Apesar dos estigmas, a jovem de 26 anos garante que sua experiência materna lhe trouxe lições.

“Se eu não tivesse tido as crianças, eu não seria essa mulher que eu sou hoje. Eu fui, de uma certa forma, uma criança que teve uma infância turbulenta por problemas com pai e mãe. Quando eu tive meus filhos e vi que eu era a única coisa que eles tinham, aquilo foi o foco, tudo o que eu precisava ter na vida. Uma motivação, um foco, um centro. Eu faço tudo, eu corro, eu batalho. Meu centro do meu mundo é eles”, conta. 

Uma irmã, uma mãe e uma avó

A inspiração para enfrentar as adversidades da vida vem de outras mulheres. Para Maria Bento, sua irmã mais velha, Maria de Jesus, que morreu aos 22 anos é o seu maior exemplo.

“Quando ela era viva, para mim ela era tudo. Foi ela quem me ajudou a fugir da casa onde a mulher me maltratava muito, me batia muito. Eu me inspirava na minha irmã. Ela sempre dizia para eu não desistir da vida, de nada. Eu devo tudo a ela. Ainda hoje lembro das palavras dela”, diz ela emocionada. 

Thaís reconhece na mãe Edna e na avó Maria de Nazaré referências de força emocional. 

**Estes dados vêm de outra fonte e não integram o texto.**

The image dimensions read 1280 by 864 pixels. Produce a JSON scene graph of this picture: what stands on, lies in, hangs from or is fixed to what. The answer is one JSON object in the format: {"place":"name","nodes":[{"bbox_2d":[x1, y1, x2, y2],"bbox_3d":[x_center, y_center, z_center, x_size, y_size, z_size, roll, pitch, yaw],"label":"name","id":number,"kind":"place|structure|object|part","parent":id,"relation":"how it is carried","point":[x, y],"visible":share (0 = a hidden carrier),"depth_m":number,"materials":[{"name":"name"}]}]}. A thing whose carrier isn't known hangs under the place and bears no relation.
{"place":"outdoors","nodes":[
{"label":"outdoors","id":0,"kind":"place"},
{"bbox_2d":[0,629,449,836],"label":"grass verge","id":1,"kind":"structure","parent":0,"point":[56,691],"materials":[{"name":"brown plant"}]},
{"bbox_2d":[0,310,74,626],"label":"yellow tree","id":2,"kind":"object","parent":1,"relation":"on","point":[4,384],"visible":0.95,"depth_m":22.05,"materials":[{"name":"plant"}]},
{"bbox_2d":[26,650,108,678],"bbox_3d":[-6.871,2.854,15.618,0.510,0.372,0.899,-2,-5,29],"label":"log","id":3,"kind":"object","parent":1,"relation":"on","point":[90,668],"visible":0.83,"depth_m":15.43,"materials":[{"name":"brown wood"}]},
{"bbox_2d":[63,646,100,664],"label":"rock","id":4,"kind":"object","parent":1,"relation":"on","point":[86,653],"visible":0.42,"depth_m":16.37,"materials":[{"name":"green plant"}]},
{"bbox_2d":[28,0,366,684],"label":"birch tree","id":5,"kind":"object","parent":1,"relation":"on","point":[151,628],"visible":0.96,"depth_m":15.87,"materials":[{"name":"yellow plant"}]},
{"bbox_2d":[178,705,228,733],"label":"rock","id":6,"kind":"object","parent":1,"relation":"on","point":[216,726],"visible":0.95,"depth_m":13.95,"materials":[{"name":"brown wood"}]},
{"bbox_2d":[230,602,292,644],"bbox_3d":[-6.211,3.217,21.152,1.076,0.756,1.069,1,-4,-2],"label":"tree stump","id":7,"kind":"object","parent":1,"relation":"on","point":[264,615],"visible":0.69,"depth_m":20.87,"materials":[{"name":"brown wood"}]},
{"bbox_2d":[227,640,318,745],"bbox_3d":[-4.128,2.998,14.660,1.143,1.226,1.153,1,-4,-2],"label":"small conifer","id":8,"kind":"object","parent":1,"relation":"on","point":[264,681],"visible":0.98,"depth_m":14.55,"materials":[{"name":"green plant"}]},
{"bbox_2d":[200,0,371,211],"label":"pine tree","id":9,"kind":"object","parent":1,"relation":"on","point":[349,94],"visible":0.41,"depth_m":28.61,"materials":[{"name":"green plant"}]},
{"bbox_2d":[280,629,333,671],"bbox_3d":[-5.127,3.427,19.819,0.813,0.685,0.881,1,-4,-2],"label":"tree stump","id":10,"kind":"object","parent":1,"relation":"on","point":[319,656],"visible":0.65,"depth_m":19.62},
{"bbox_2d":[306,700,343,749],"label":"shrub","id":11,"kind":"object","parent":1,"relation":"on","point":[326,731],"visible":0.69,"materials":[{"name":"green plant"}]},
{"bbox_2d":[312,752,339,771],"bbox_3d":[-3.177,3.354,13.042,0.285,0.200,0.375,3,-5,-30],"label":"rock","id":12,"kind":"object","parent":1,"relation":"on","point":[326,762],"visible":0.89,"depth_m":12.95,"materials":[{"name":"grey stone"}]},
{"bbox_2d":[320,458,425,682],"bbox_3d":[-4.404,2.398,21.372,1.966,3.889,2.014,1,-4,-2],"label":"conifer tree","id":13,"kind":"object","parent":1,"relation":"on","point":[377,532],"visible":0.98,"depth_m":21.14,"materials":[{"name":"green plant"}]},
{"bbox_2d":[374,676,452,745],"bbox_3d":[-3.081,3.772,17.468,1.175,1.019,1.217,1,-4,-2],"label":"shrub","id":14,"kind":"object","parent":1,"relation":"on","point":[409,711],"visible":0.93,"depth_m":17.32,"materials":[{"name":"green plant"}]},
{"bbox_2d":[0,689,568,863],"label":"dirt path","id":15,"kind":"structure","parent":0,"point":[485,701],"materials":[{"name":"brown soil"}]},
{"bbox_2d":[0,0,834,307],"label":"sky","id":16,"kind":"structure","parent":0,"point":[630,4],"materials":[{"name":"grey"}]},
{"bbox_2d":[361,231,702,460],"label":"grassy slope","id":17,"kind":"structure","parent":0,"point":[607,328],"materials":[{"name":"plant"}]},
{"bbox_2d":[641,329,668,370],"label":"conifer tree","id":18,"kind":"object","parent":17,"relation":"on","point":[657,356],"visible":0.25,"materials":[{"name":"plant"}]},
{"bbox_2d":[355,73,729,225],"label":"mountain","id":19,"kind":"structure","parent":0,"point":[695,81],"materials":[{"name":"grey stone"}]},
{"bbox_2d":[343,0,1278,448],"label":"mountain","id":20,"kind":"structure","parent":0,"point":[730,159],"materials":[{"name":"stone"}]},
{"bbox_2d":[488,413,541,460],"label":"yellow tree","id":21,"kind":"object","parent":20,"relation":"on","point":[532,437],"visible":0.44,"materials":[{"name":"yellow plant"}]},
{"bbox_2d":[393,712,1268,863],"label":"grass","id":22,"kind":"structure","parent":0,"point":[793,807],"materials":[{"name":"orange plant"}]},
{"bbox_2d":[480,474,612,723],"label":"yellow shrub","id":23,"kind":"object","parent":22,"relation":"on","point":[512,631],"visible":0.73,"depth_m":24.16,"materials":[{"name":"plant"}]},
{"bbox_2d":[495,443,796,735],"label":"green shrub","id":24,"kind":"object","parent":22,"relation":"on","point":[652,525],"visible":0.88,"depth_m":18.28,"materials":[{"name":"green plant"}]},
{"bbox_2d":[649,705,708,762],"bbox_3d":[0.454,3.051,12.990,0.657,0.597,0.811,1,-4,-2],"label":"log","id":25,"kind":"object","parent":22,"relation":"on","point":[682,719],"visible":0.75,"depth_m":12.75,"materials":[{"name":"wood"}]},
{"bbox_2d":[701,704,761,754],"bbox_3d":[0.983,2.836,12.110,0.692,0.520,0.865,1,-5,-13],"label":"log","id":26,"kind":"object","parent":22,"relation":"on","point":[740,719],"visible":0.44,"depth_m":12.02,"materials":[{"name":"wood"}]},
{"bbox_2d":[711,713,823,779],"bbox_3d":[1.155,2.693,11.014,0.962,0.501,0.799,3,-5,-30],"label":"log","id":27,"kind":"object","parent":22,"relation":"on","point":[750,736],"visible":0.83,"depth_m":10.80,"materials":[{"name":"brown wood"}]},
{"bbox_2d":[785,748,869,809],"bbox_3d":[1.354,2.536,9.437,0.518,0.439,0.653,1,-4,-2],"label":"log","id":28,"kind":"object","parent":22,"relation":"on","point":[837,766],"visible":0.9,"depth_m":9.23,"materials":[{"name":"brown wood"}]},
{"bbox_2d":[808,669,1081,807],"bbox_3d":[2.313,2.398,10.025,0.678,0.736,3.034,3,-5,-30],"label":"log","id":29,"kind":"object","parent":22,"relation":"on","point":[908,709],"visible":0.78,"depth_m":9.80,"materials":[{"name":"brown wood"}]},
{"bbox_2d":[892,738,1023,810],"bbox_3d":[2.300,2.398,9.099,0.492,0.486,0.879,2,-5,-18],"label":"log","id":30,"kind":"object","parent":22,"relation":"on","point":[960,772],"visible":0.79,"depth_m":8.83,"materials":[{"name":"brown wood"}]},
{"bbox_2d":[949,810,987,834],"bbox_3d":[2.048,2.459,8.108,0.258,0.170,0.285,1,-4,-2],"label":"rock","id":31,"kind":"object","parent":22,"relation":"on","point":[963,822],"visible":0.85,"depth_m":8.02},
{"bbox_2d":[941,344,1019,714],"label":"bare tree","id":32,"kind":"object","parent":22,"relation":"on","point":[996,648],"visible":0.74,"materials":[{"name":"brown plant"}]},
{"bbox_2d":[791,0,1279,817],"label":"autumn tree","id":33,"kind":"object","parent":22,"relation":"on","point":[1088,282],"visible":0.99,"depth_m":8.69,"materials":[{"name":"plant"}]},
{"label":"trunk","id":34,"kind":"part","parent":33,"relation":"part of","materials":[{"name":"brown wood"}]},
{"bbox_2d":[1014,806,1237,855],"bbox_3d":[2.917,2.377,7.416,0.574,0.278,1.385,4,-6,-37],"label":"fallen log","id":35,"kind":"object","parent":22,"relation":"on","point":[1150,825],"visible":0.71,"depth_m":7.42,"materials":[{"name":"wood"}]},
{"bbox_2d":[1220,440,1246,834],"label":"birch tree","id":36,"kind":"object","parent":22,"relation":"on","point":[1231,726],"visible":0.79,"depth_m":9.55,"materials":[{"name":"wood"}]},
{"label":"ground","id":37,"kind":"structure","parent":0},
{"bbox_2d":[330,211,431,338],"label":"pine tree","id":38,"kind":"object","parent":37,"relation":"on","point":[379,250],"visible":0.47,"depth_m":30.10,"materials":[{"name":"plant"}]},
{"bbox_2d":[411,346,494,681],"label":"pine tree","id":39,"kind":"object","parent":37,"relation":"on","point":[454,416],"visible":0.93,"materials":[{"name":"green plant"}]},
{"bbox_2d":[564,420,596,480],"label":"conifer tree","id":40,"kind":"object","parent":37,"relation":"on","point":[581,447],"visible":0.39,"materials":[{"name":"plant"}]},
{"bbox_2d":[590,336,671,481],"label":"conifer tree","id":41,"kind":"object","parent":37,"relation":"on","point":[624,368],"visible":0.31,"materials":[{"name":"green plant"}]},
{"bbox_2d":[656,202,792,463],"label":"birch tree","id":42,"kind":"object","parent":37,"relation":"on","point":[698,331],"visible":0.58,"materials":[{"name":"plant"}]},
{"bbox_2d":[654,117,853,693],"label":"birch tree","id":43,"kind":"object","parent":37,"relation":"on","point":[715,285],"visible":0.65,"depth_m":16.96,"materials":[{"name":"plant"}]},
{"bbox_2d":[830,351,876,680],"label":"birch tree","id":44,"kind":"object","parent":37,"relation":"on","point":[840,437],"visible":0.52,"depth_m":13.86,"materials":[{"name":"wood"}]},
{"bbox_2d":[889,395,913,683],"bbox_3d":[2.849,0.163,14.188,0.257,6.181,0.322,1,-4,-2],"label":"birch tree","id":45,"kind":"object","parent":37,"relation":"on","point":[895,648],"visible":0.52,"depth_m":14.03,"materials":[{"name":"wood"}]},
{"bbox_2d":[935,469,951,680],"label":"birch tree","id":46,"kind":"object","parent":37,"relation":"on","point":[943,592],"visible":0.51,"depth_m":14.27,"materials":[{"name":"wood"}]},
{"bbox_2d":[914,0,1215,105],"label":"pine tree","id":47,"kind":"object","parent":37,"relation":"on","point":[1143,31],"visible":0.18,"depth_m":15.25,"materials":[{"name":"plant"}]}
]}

“Minha avó porque ela sempre foi a matriarca, uma mulher forte, segura, que perdeu filhos e mesmo assim continuou sendo um pilar. Minha mãe porque meu pai deixou ela, e ela teve que se virar comigo e meu irmão. Ela sempre me ensinou que apesar da gente ter pouco a gente era feliz. Hoje passo a mesma coisa para os meus filhos”, revelou.


A mãe de Thaís na porta de sua casa na ocupação após chuva que caiu a tardinha.